Un altro episodio si è verificato, possibilmente collegato alla sparatoria, che ha coinvolto un motociclista e un membro del team Midwest Street Cars. Durante l’incidente, il motociclista ha detto al membro del team di sapere chi fosse e ha mostrato una pistola. Fortunatamente, nessuno è rimasto ferito, ma finora la polizia non è riuscita a localizzare o identificare alcun sospettato.
La sfortuna di Derek
A causa di tutte le polemiche e l’attenzione che il programma ha suscitato, uno degli interpreti e piloti più frequenti, il padre di famiglia Derek Travis, è stato licenziato dal suo lavoro. Travis ha dichiarato in un’intervista che il suo datore di lavoro all’epoca non apprezzava il suo coinvolgimento nelle presunte corse illegali, e questo alla fine ha portato al suo licenziamento dal lavoro di tecnico.
Dopo un breve periodo di difficoltà, e con tutti ormai consapevoli delle attività “illegali” in cui Travis si era coinvolto, Derek è finalmente riuscito a rimettersi in piedi. Derek ha confermato di lavorare ora in una posizione molto migliore con uno stipendio più alto, e non potrebbe essere più soddisfatto di come vanno le cose nella sua vita. Il suo attuale datore di lavoro è pienamente a conoscenza delle sue attività extra-lavorative e non sembra averne un problema. Ora, Derek si destreggia ancora tra le corse clandestine, un lavoro di 60 ore settimanali e l’essere un padre a tempo pieno.
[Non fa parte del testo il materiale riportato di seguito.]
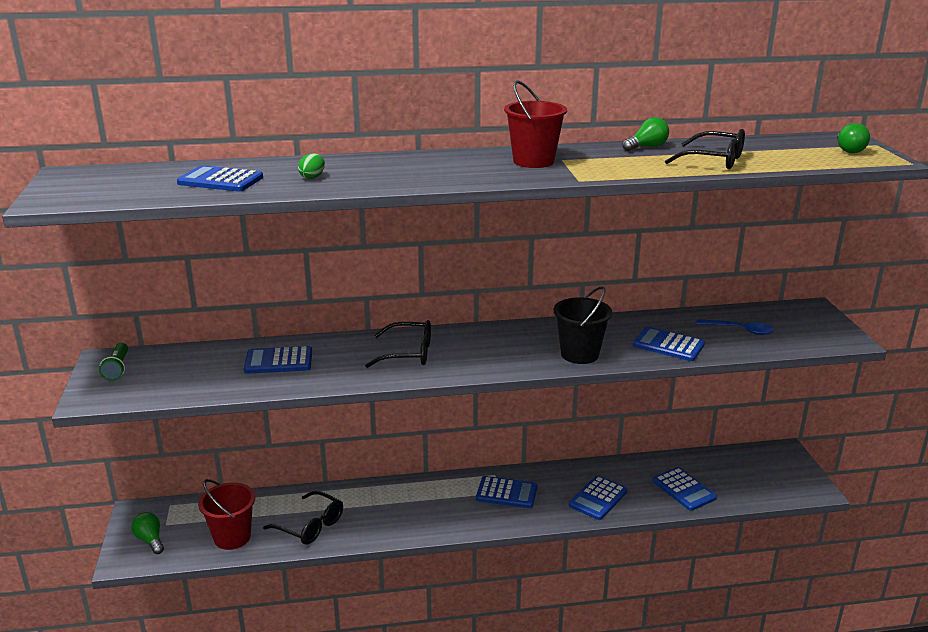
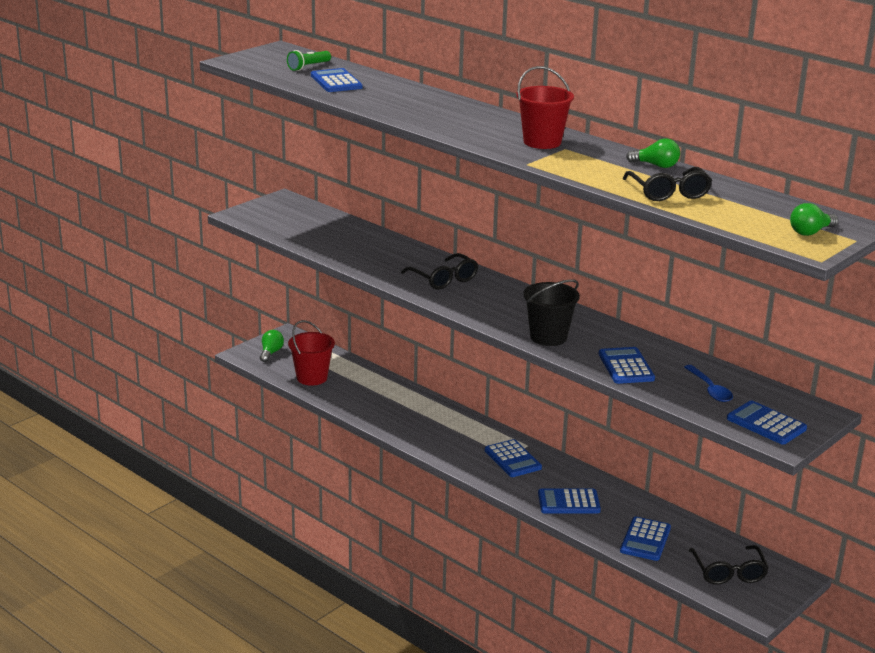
camera: 50 degrees right, 0 degrees up
green flashlight [99,343,128,381] -> green flashlight moved to [287,50,331,71]
blue calculator [244,346,312,374] -> blue calculator moved to [727,400,807,445]
black glasses [263,491,343,545] -> black glasses moved to [688,545,769,585]
green egg [298,153,325,179] -> none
Nonostante ora ci siamo resi conto che lo show è in qualche modo una frode, dato che gli eventi di corsa sono tecnicamente legali, speriamo che continuerete a godervi la visione di ‘Street Outlaws’.
Almeno le gare non sono truccate e la competizione rimane autentica come sempre, offrendo azione, dramma e suspense senza fine.
Per non parlare del fatto che quale altra serie riesce a inserire così tante auto muscolose e sexy in quarant’anni di azione ad alto numero di ottani?